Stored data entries

· · ·

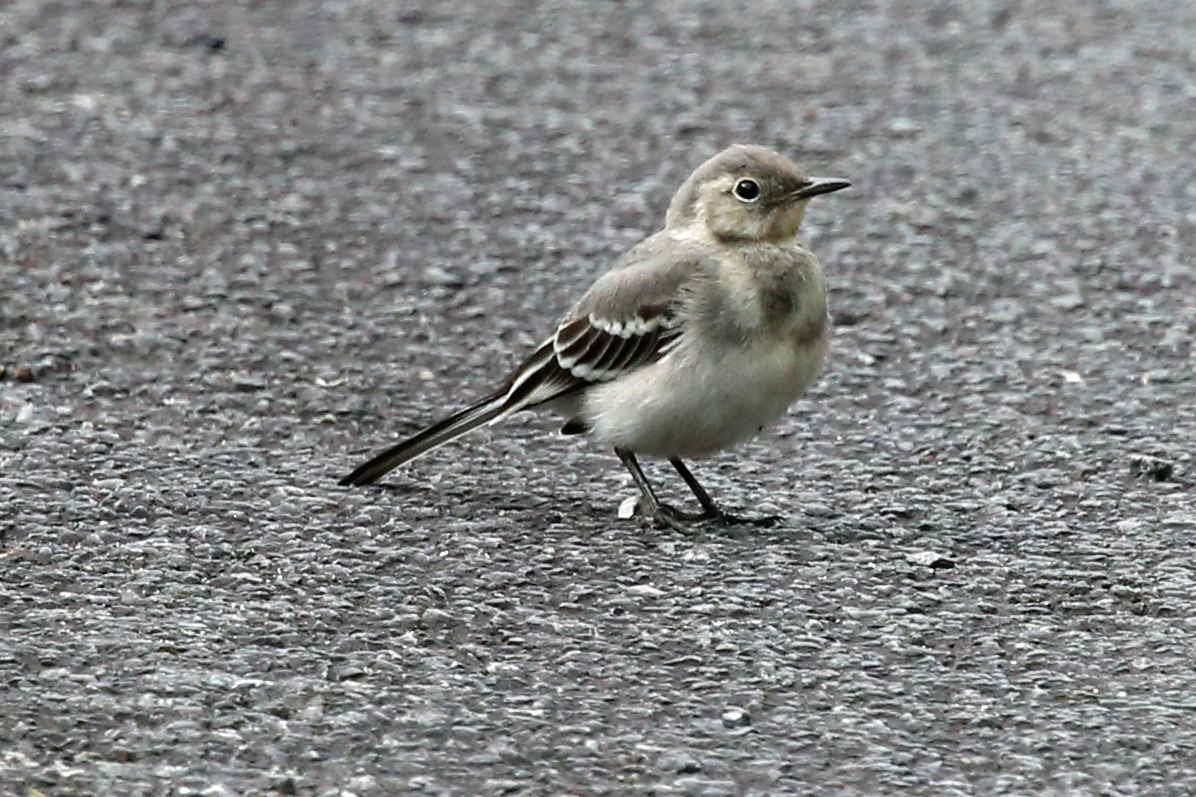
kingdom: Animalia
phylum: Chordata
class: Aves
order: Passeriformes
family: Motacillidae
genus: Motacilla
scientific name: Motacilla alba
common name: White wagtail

· · ·

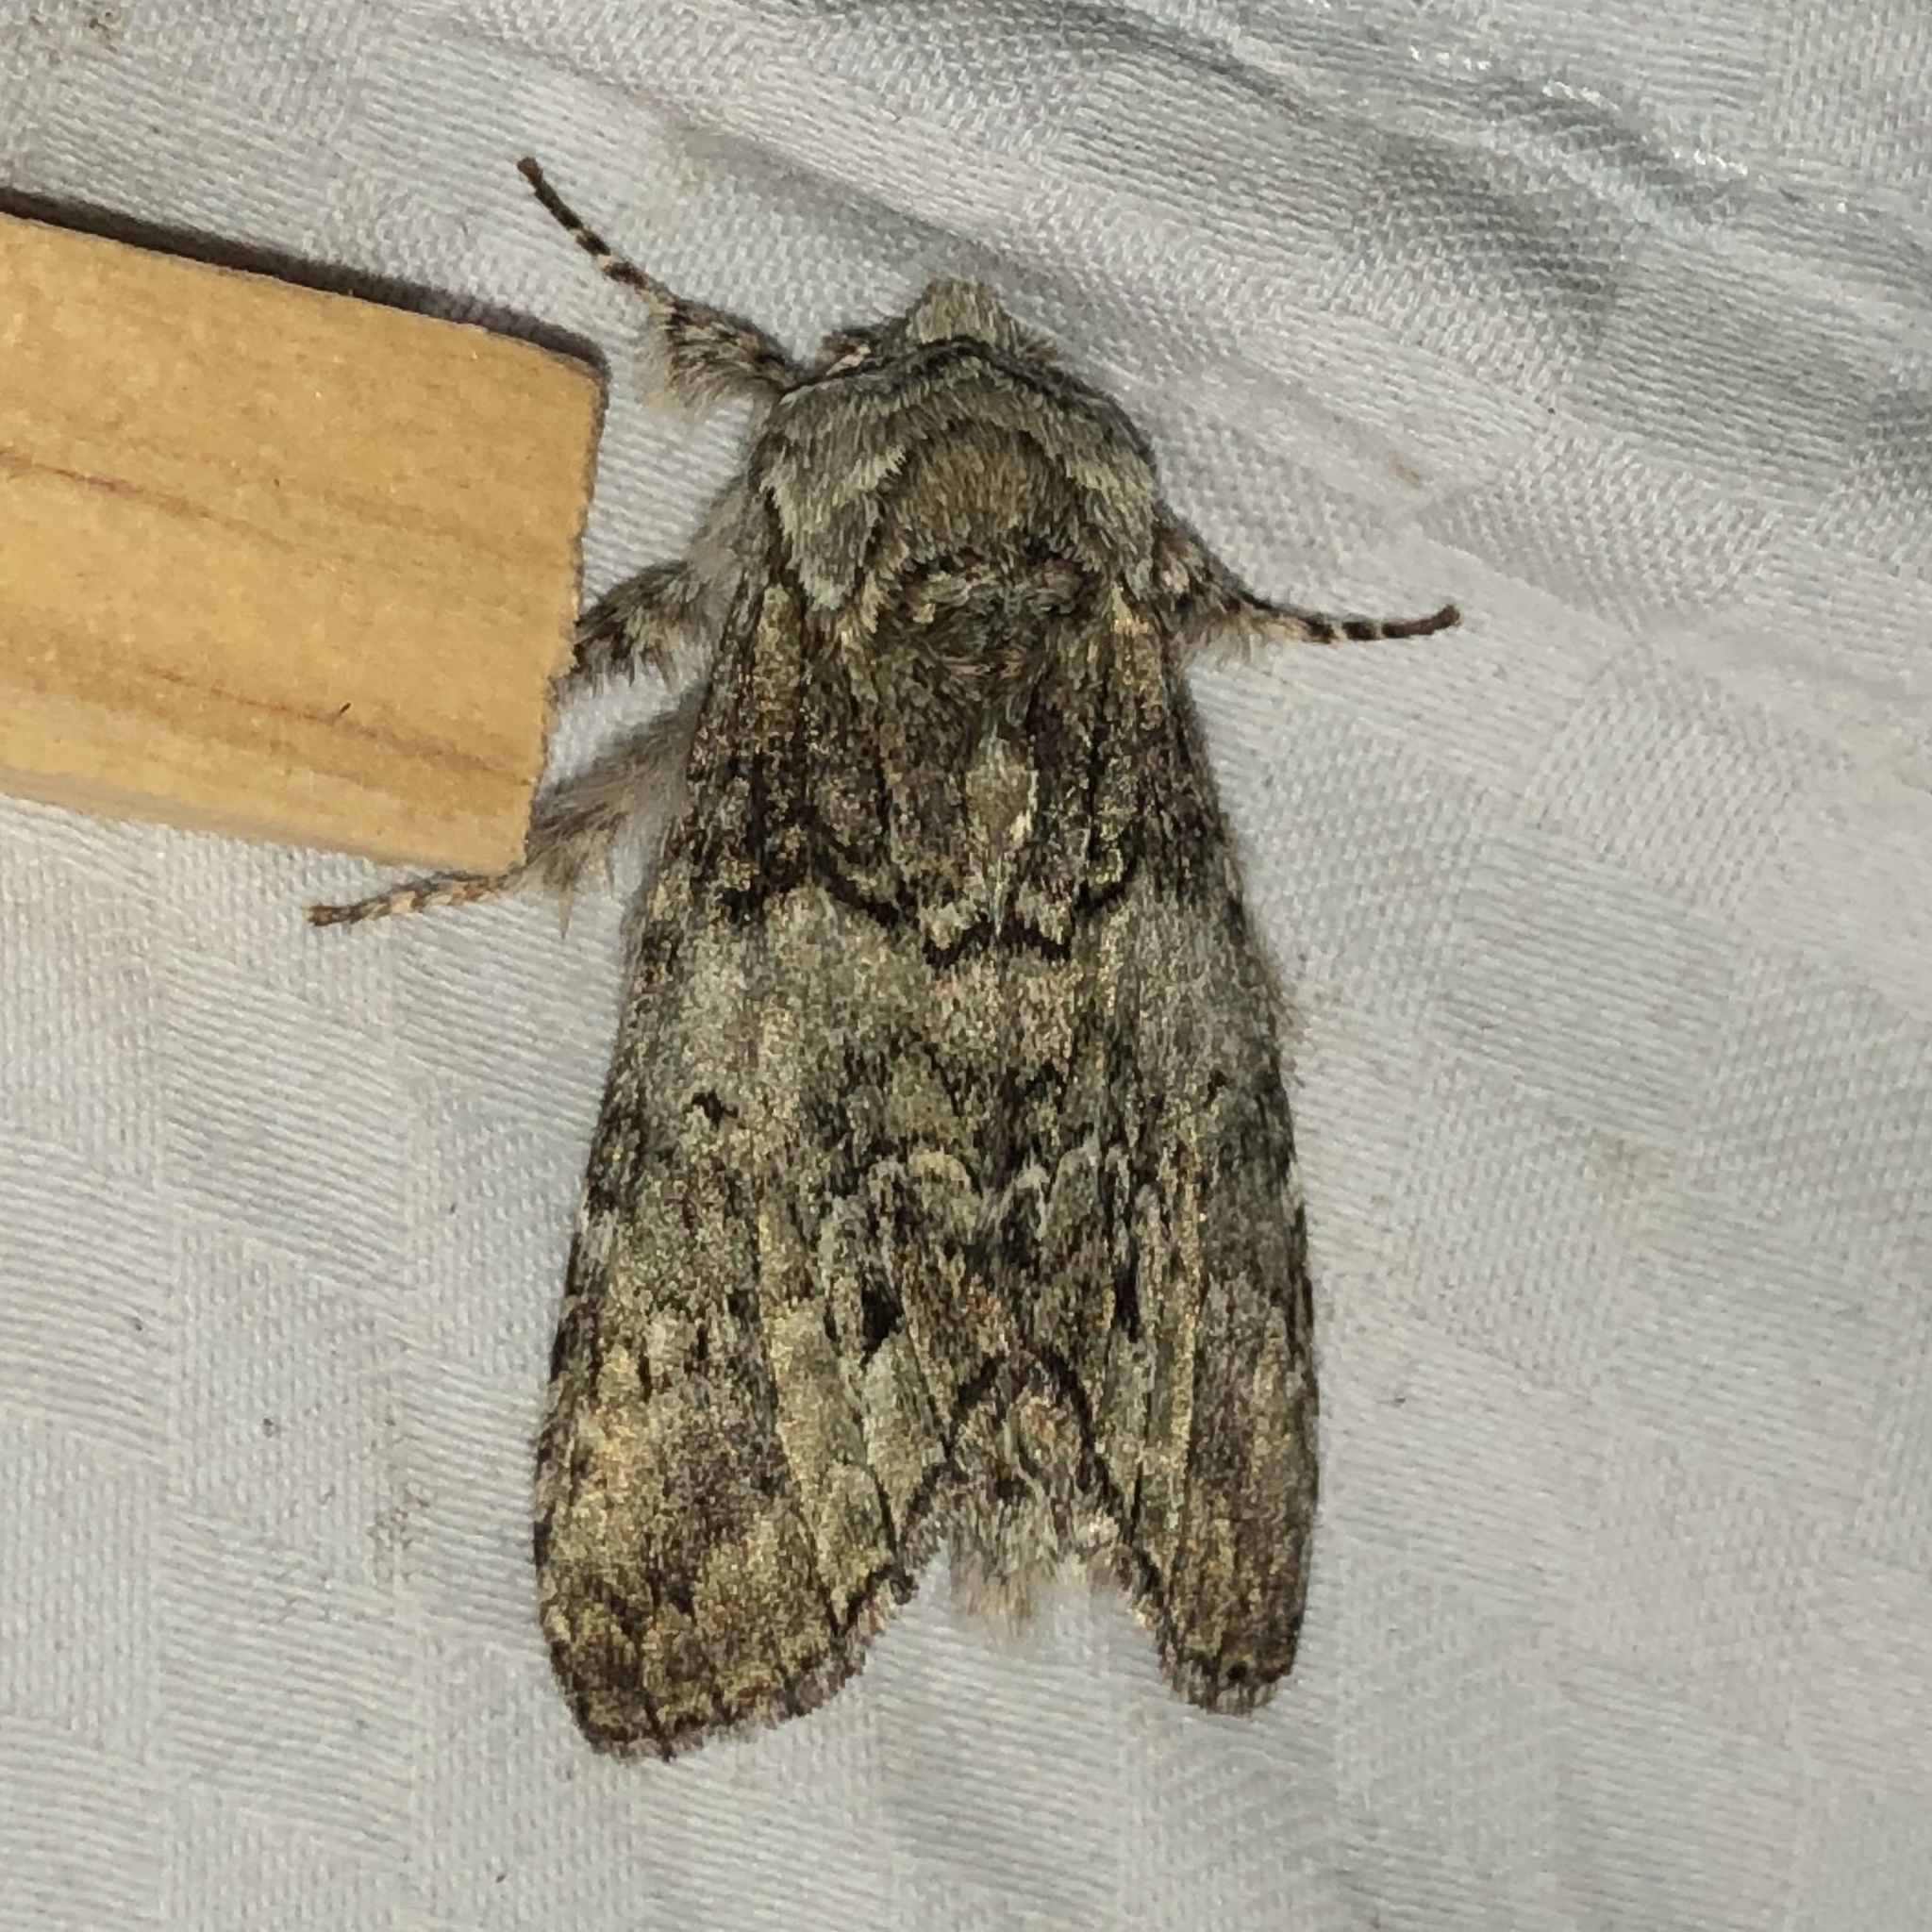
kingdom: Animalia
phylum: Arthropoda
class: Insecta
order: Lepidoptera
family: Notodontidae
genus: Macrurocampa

· · ·

- [WHAT NEEDS TO BE DONE] Copy the listing without changes, from the line with "phylum: Chordata" up to and including the line with "scientific name: Motacilla alba".

- [ANSWER TO THIS PROBLEM]
phylum: Chordata
class: Aves
order: Passeriformes
family: Motacillidae
genus: Motacilla
scientific name: Motacilla alba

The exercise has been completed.